What is needed is an exact copy of the data below, pictures excluded.

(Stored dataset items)
....
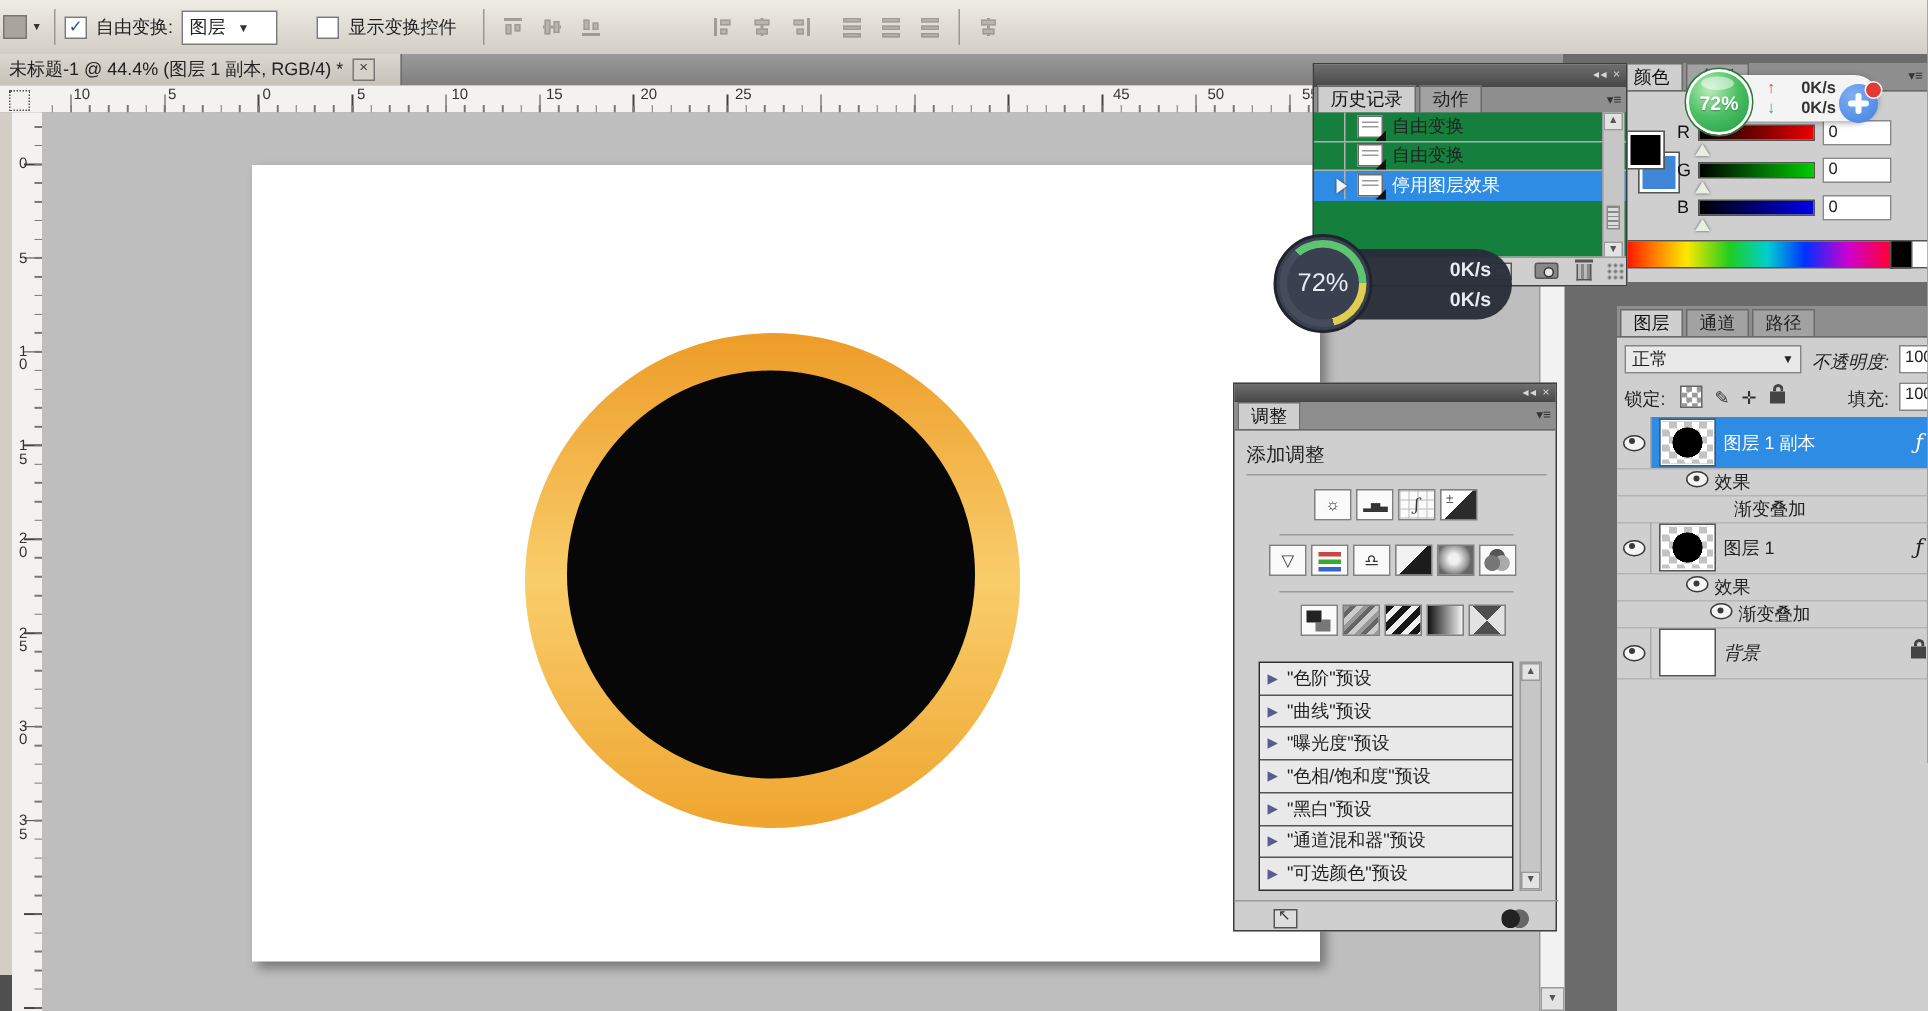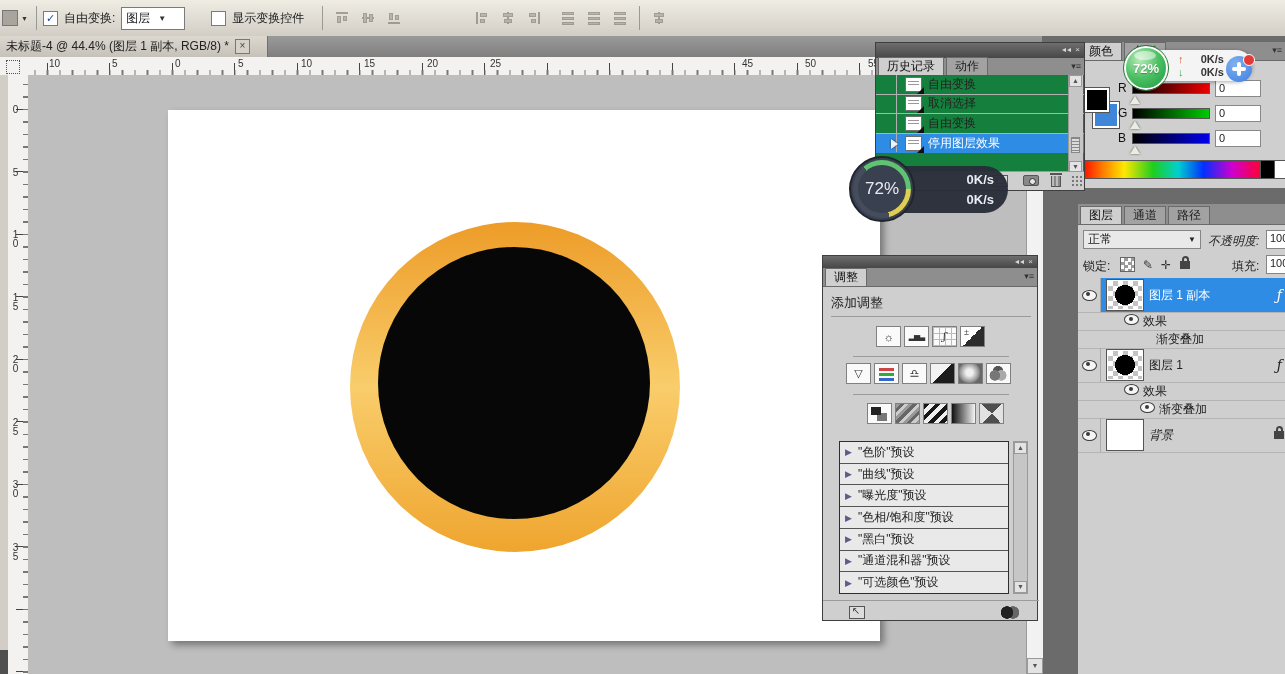--- a/index.html
+++ b/index.html
@@ -243,7 +243,7 @@
 
   <div class="tabbar abs">
     <div class="doctab">
-      <span style="overflow:hidden;white-space:nowrap;">未标题-4 @ 44.4% (图层 1 副本, RGB/8) *</span>
+      <span style="overflow:hidden;white-space:nowrap;">未标题-1 @ 44.4% (图层 1 副本, RGB/4) *</span>
       <span class="x">×</span>
     </div>
   </div>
....
THE ANSWER:
--- a/index.html
+++ b/index.html
@@ -243,7 +243,7 @@
 
   <div class="tabbar abs">
     <div class="doctab">
-      <span style="overflow:hidden;white-space:nowrap;">未标题-4 @ 44.4% (图层 1 副本, RGB/8) *</span>
+      <span style="overflow:hidden;white-space:nowrap;">未标题-1 @ 44.4% (图层 1 副本, RGB/4) *</span>
       <span class="x">×</span>
     </div>
   </div>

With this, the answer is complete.